“Dare to dream and begin it” – that was his tip to the students and the members of the Entrepreneurial and Venture Capital club at the ISB. Recounting the start of his journey – from a village child who went to a regional medium school, barefooted, and then his short stint in the Army, from which he took premature release because he knew he wanted to pursue an alternative dream – Captain Gopinath shared the interesting tale of his first experiment as an entrepreneurial farmer, when he took over a barren, un-reclaimed land and converted it into a model farm, which yielded him much profit.

“Energy and passion is most important, capital will flow in if you have the integrity and the persistence to follow your dreams,” he shared with the audience. It was his indomitable will and “inventional courage” which he converted into a helicopter company in the year 1997, after a journey of obstacles and negations from all quarters. A period before that, shared Captain Gopinath, there was not a single helicopter in India for public charter. “It was my dream to erase that aura of formidableness and make helicopters as accessible as a taxi,” he said. The company grew along with the Captain’s dreams and today is the largest helicopter company in the country with 8 bases. He also saw other applications of the helicopter, other than chartering politicians and film stars – medical evacuation, geo-physical survey, in mining etc – in fact, Air Deccan is the only company that does geo-physical survey in India, he pointed out.

Around the same time as his helicopter enterprise took off, the country was awakening into a “new, resurgent, optimistic nation”. It was during one of his trips from Goa to Bangalore on a helicopter that he witnessed a drastic change in rural landscape – “dish antennas sticking out from mud huts.”

It was a time of aspirations for New India and Gopinath realised that to build a successful business, it needed to be inclusive of the ‘Other’ India . Airline tickets were outside the aspiration of the Indian middle class – Gopinath translated this aspiration into a scalable business plan – to tap the 250 million odd middle class in India. “Here was an opportunity to change the economic landscape of the country – there were around 500 airfields in this country that were unconnected, there were these small towns that were straining for connectivity – we decided to tap this potential area, and translated it into a scalable business model,” shared the Captain.

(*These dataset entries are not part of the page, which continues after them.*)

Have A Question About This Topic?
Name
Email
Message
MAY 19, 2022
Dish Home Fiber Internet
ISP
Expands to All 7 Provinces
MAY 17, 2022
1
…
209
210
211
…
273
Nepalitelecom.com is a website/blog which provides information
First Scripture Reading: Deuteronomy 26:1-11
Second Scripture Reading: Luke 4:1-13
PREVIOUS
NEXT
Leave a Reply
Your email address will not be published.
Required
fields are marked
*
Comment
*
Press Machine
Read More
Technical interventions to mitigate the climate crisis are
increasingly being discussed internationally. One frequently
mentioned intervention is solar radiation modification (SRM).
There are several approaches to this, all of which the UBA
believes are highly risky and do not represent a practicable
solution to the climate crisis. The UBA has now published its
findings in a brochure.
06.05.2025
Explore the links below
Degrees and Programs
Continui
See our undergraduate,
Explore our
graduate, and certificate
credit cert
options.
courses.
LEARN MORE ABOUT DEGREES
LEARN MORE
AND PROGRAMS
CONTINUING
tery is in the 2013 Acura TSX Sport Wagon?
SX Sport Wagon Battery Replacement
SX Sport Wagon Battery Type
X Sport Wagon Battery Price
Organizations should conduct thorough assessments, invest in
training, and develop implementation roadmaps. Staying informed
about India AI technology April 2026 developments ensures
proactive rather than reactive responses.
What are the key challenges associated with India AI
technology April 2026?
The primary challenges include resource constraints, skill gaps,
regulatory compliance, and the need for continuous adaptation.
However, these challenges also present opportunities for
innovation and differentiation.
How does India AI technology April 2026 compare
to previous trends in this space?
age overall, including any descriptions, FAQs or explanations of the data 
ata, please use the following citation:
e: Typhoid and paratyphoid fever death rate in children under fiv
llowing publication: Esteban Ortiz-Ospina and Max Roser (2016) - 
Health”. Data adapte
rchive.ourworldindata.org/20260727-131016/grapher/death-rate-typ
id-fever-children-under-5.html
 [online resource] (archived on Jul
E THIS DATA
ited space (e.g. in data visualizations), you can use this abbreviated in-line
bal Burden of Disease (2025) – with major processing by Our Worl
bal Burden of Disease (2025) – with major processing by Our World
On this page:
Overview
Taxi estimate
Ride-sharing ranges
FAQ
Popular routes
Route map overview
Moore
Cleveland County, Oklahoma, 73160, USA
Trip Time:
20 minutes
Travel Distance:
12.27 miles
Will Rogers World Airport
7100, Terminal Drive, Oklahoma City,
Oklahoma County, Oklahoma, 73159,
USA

Today Air Deccan has 45 aircrafts flying 350 flights every day, bigger than Indian Airlines in scale. It also has the largest route network in the country covering 66 cities. It is the New India that is flying, according to Captain Gopinath. In addition it is the largest e-commercial site in India and buying an airline ticket has become “as easy as buying your grocery.”

“Listen to that inner prompting and have allegiance to that one dream, hold on to it, step up the stairs” – that was the mantra to the future entrepreneurs at the ISB from one of the greatest entrepreneurs of recent India.